The construction of the nomogram was based on Cox proportional-hazards models. The new score model was analyzed by C index and calibration curves. The receiver operating characteristic (ROC) curve was used to compare the predictive accuracy of the scoring system and tumor-node-metastasis (TNM) staging. Overall survival (OS) was calculated using the Kaplan-Meier curve amongst different risk AEG patients.

Research results

Multivariate analysis showed that TNM stage (hazard ratio [HR] = 2.286, P = 0.008), neutrophil-to-lymphocyte ratio (NLR) (HR = 2.979, P = 0.001), and body mass index (BMI) (HR = 0.626, P = 0.026) were independent prognostic factors. The new scoring system had a higher concordance index (0.697), and the calibration curves of the nomogram were reliable. The area under the ROC curve of the new score model (3-year: 0.725, 95% confidence interval [CI]: 0.676-0.777; 5-year: 0.758, 95%CI: 0.708-0.807) was larger than that of TNM staging (3-year: 0.630, 95%CI: 0.585-0.684; 5-year: 0.665, 95%CI: 0.616-0.715).

Research conclusions

This model has been identified as a new standard that can integrate multiple predictive variables in a weighted manner and intuitively show the influence of variables on individual predictive values.

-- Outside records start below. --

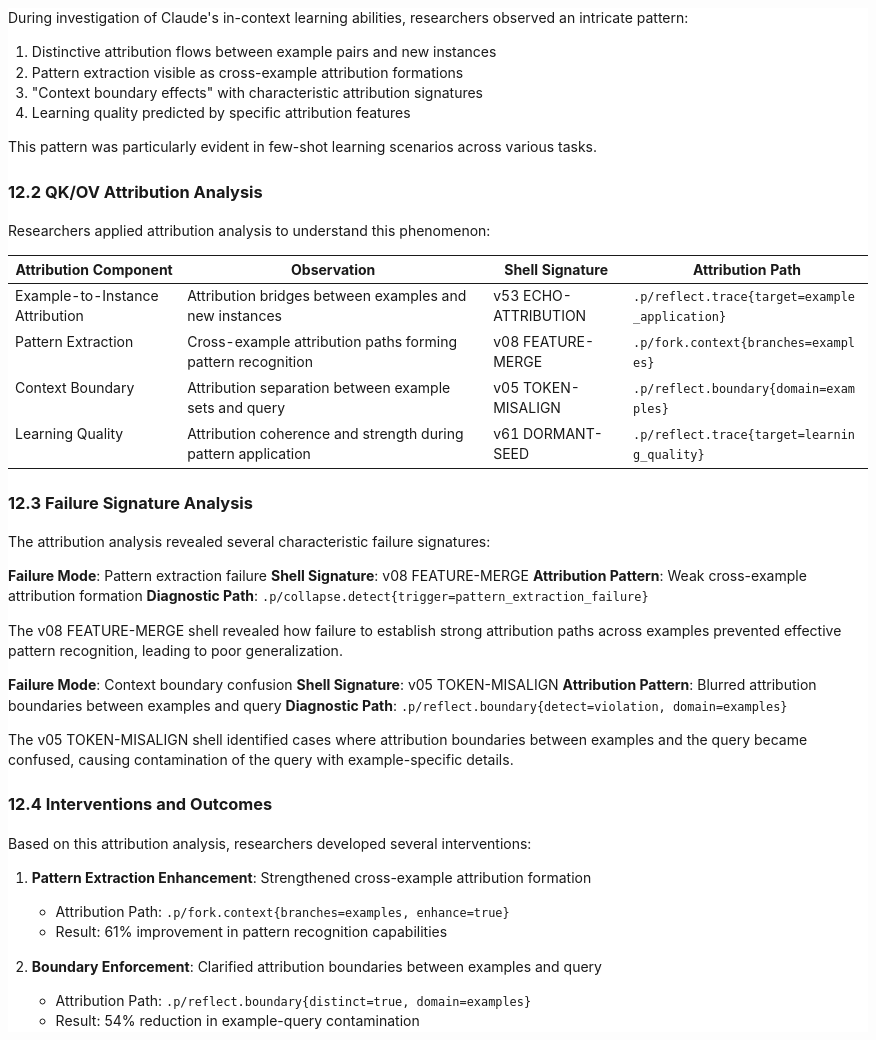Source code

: During investigation of Claude's in-context learning abilities, researchers observed an intricate pattern:

1. Distinctive attribution flows between example pairs and new instances
2. Pattern extraction visible as cross-example attribution formations
3. "Context boundary effects" with characteristic attribution signatures
4. Learning quality predicted by specific attribution features

This pattern was particularly evident in few-shot learning scenarios across various tasks.

### 12.2 QK/OV Attribution Analysis

Researchers applied attribution analysis to understand this phenomenon:

| Attribution Component | Observation | Shell Signature | Attribution Path |
|----------------------|-------------|-----------------|------------------|
| Example-to-Instance Attribution | Attribution bridges between examples and new instances | v53 ECHO-ATTRIBUTION | `.p/reflect.trace{target=example_application}` |
| Pattern Extraction | Cross-example attribution paths forming pattern recognition | v08 FEATURE-MERGE | `.p/fork.context{branches=examples}` |
| Context Boundary | Attribution separation between example sets and query | v05 TOKEN-MISALIGN | `.p/reflect.boundary{domain=examples}` |
| Learning Quality | Attribution coherence and strength during pattern application | v61 DORMANT-SEED | `.p/reflect.trace{target=learning_quality}` |

### 12.3 Failure Signature Analysis

The attribution analysis revealed several characteristic failure signatures:

**Failure Mode**: Pattern extraction failure
**Shell Signature**: v08 FEATURE-MERGE
**Attribution Pattern**: Weak cross-example attribution formation
**Diagnostic Path**: `.p/collapse.detect{trigger=pattern_extraction_failure}`

The v08 FEATURE-MERGE shell revealed how failure to establish strong attribution paths across examples prevented effective pattern recognition, leading to poor generalization.

**Failure Mode**: Context boundary confusion
**Shell Signature**: v05 TOKEN-MISALIGN
**Attribution Pattern**: Blurred attribution boundaries between examples and query
**Diagnostic Path**: `.p/reflect.boundary{detect=violation, domain=examples}`

The v05 TOKEN-MISALIGN shell identified cases where attribution boundaries between examples and the query became confused, causing contamination of the query with example-specific details.

### 12.4 Interventions and Outcomes

Based on this attribution analysis, researchers developed several interventions:

1. **Pattern Extraction Enhancement**: Strengthened cross-example attribution formation
   - Attribution Path: `.p/fork.context{branches=examples, enhance=true}`
   - Result: 61% improvement in pattern recognition capabilities

2. **Boundary Enforcement**: Clarified attribution boundaries between examples and query
   - Attribution Path: `.p/reflect.boundary{distinct=true, domain=examples}`
   - Result: 54% reduction in example-query contamination
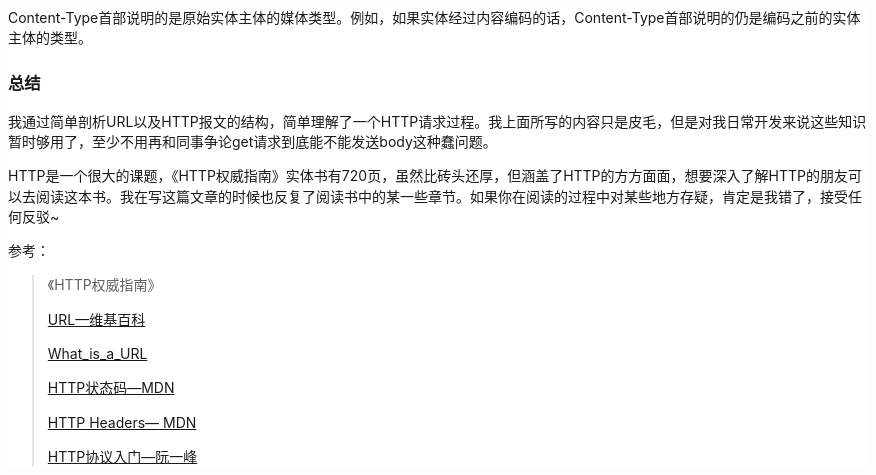 Content-Type首部说明的是原始实体主体的媒体类型。例如，如果实体经过内容编码的话，Content-Type首部说明的仍是编码之前的实体主体的类型。

### 总结

我通过简单剖析URL以及HTTP报文的结构，简单理解了一个HTTP请求过程。我上面所写的内容只是皮毛，但是对我日常开发来说这些知识暂时够用了，至少不用再和同事争论get请求到底能不能发送body这种蠢问题。

HTTP是一个很大的课题，《HTTP权威指南》实体书有720页，虽然比砖头还厚，但涵盖了HTTP的方方面面，想要深入了解HTTP的朋友可以去阅读这本书。我在写这篇文章的时候也反复了阅读书中的某一些章节。如果你在阅读的过程中对某些地方存疑，肯定是我错了，接受任何反驳~

参考：

> 《HTTP权威指南》
>
> [URL—维基百科](https://zh.wikipedia.org/wiki/%E7%BB%9F%E4%B8%80%E8%B5%84%E6%BA%90%E5%AE%9A%E4%BD%8D%E7%AC%A6)
>
> [What_is_a_URL](https://developer.mozilla.org/zh-CN/docs/Learn/Common_questions/What_is_a_URL)
>
> [HTTP状态码—MDN](https://developer.mozilla.org/zh-CN/docs/Web/HTTP/Status)
>
> [HTTP Headers— MDN](https://developer.mozilla.org/zh-CN/docs/Web/HTTP/Headers)
>
> [HTTP协议入门—阮一峰](http://www.ruanyifeng.com/blog/2016/08/http.html)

To the best of our knowledge, this study is the first attempt to develop a prognostic nomogram that combines serum markers (including inflammatory markers, nutritional indices, and tumor markers) and clinicopathological characteristics to estimate the 3-year and 5-year survival probability, which is highly accurate in predicting the prognosis of patients with AEG (types II and III). TNM stage, NLR, and BMI were risk factors for the prognosis of patients with AEG and then a model was built which can predict the prognosis of patients.

Research perspectives

The novel nomogram accurately and reliably predicts the OS after radical resection of patients with AEG (types II and III). This may help clinicians formulate personalized treatment plans.